■ PASSAGE EXTRAIT ■

○ ○ ○ ○

Pour cet enseignant de l’université d’Oregon, le même phénomène a joué parallèlement dans des zones très rurales situés à l’est de l’Etat, qui ont commencé à attirer des milices et communautés d’extrême droite dès les années 1960.

Car si Portland a aujourd’hui une image marquée très à gauche, elle est le produit d’institutions fondamentalement racistes, rappelle l’historien.

« Le Ku Klux Klan avait une implantation énorme dans l’Oregon dans les années 1920 et il y avait une relation très très étroite entre le système politique et le KKK », souligne-t-il. Jusqu’en 1926, des lois locales interdisaient purement et simplement la venue de personnes noires sur le territoire de l’Etat, sous peine d’être fouetté tous les six mois.

Pour M. Beda, « si on veut parler du militantisme à Portland, on doit aussi parler de son histoire d’exclusion et de racisme », qui marque encore à ce jour la géographie de la ville, où seulement 6% de la population est noire.

Les relations traditionnellement tendues qu’une partie de la population entretient avec les forces de l’ordre sont une autre dimension à prendre en compte pour expliquer les heurts répétés qui opposent depuis deux semaines certains manifestants aux policiers fédéraux déployés par le président Trump dans le centre-ville de Portland.

« La façon dont la police a géré les manifestations à Portland ces deux ou trois dernières années a créé une fracture avec la population », affirme Michael German, ancien policier du FBI et expert de l’ONG Brennan Center for Justice.

« Plus la police se montrait agressive, plus elle était agressée en retour », a-t-il déclaré au Washington Post.

○ ○ ○ ○

■ MATÉRIEL FOURNI ■
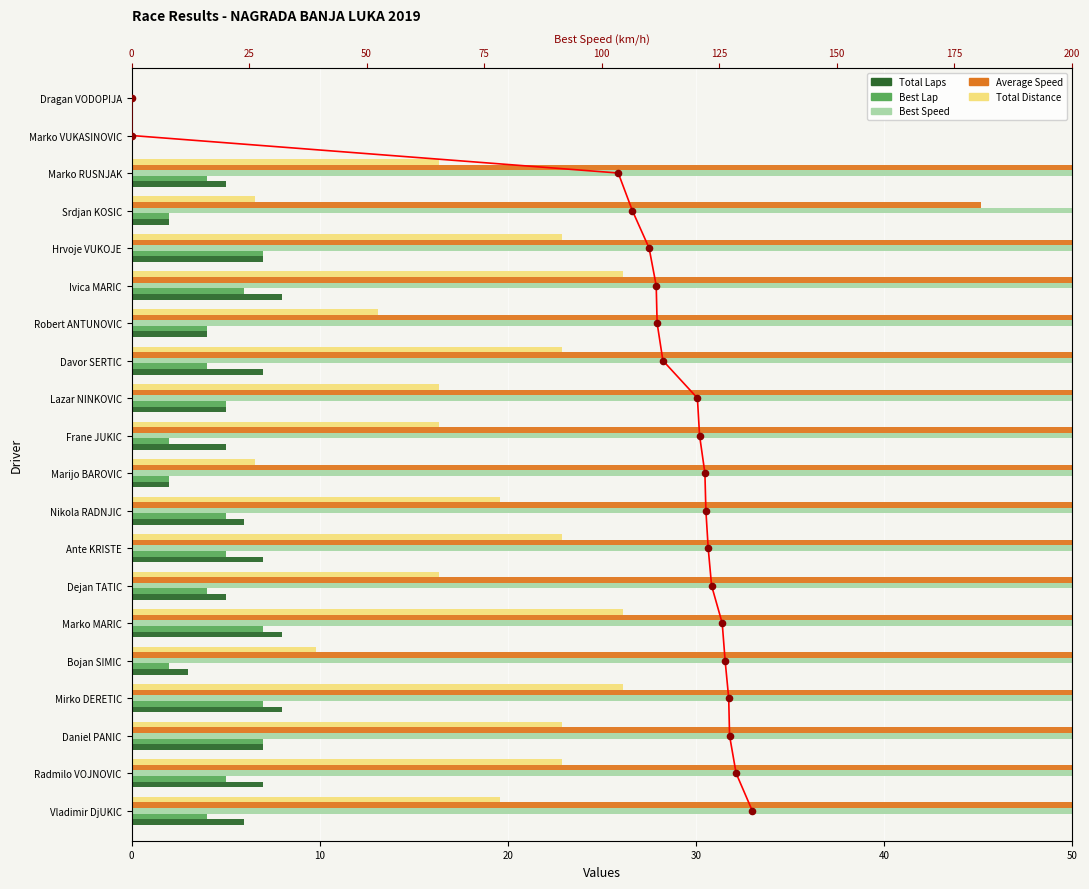

Which series has the largest total across all categories?

Best Speed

○ ○ ○ ○

Traduisez en anglais cette phrase de l'extrait sur Portland : « Car si Portland a aujourd'hui une image marquée très à gauche, elle est le produit d'institutions fondamentalement racistes, rappelle l'historien. » La liste ci-dessus ne joue aucun rôle ici.

For while Portland today has a strongly left-leaning image, it is the product of fundamentally racist institutions, the historian points out.